[Opening Document section section]

If successful at a commercial scale, using waste mica in battery production could be a lithium industry disruptor.
The Lithium Australia (ASX:LIT) share price was up about 5.7 per cent to 10.2c on the news.
Lepidolite is a member of the mica group of minerals and is the most abundant lithium-bearing mineral in the world.
But it is shunned by miners in favour of spodumene ores, which are easier, and far cheaper, to convert to battery grade material.
Last week, Lithium Australia successfully manufactured lithium-ion batteries (LIBs) using the products of its SiLeach process, which recovers lithium chemicals from lithium concentrates without expensive roasting.
The company said battery performance compared “very favourably” with batteries using standard lithium carbonate.
Most importantly, the lithium produced was tri-lithium phosphate (Li3PO4) which can be used for the direct production of battery cathode powders, the company told investors.
This removes the challenging and expensive steps of first producing high-purity, battery grade lithium hydroxide or lithium carbonate.
Bypassing lithium carbonate and lithium hydroxide as battery precursors could “significantly reduce the cost battery manufacture”, Lithium Australia said.
“Not only that, the use of mine waste in the battery production cycle can provide greater sustainability to global lithium resources.”
The breakthrough the company has achieved by generating cathode powders direct from tri-lithium phosphate will significantly influence the economic potential of not only the Sadisdorf project but also similar occurrences elsewhere in Europe.
The application of Lithium Australia’s tech to generate LFP cathode materials from mica feed will be incorporated into scoping studies currently being undertaken on its Sadisdorf lithium project in Germany.
The company to construct a large-scale pilot plant (LSPP), which it hopes will be the world’s first hydrometallurgical facility to produce lithium chemicals from a feedstock mine waste.
Lithium Australia burnt through $4.3 million on the September quarter, with $14.1 million left in the bank at the start of October.
It expected to spend about $2.4 million this quarter.

[Closing Document section section]
[Opening Provided records section]

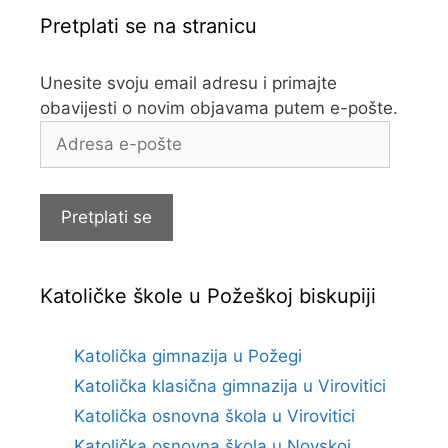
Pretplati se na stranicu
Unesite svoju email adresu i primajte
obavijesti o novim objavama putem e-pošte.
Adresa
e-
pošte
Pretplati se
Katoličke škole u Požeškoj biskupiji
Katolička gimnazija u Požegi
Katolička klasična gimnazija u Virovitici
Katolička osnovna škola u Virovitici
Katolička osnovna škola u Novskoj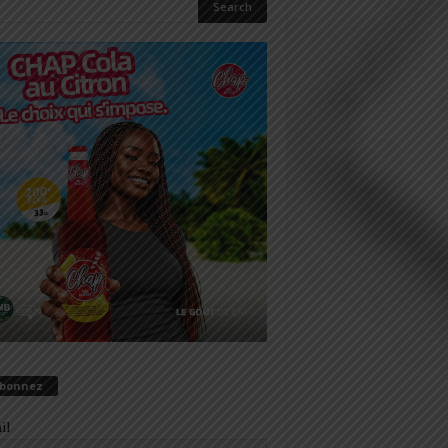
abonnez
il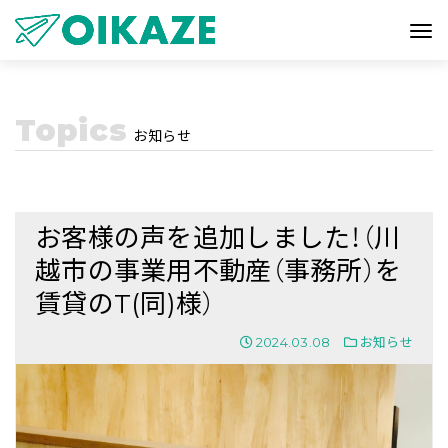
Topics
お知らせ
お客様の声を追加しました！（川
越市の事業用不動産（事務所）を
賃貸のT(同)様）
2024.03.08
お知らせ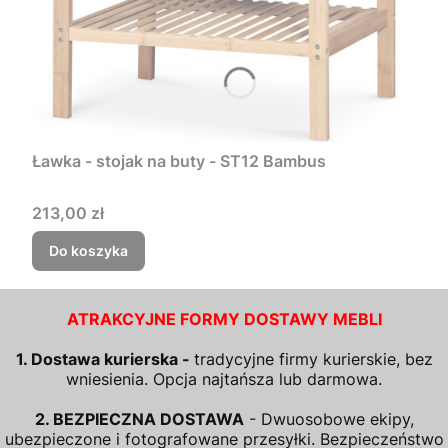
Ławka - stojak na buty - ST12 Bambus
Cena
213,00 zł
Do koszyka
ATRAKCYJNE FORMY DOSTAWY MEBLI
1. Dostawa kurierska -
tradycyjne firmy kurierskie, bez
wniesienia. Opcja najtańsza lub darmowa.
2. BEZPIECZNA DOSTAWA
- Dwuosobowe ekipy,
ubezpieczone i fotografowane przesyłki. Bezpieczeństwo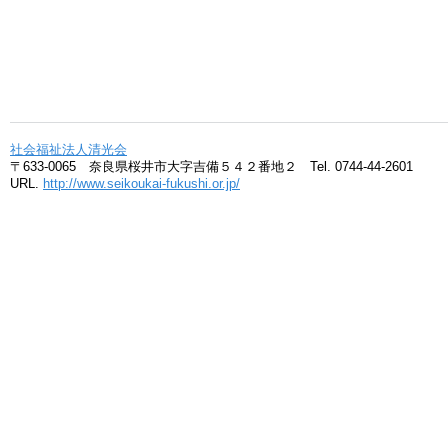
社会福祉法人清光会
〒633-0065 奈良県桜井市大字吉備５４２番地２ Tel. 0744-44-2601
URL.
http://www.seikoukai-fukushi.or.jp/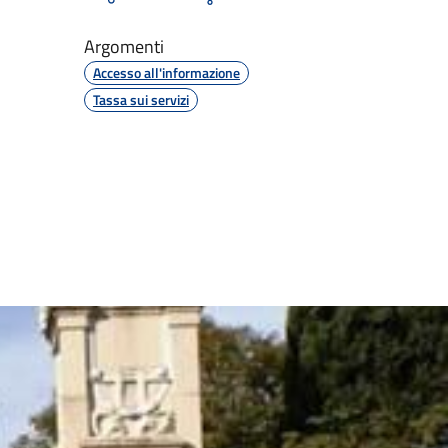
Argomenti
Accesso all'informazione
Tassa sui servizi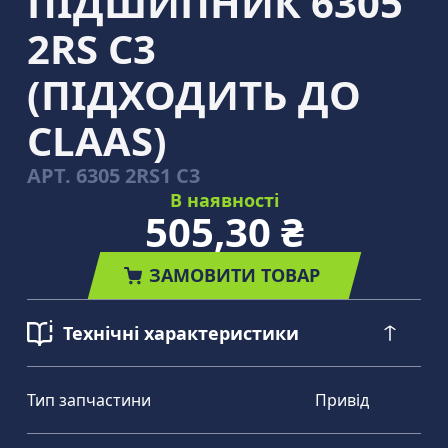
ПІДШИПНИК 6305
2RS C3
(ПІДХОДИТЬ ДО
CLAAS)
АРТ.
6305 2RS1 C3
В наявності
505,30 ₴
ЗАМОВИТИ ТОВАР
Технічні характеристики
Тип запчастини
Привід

[Closing Provided records section]

» What is expected
List every dollar amount in millions that the Lithium Australia article mentions. The records play no part in what is asked here.

» Final answer
$4.3 million, $14.1 million, $2.4 million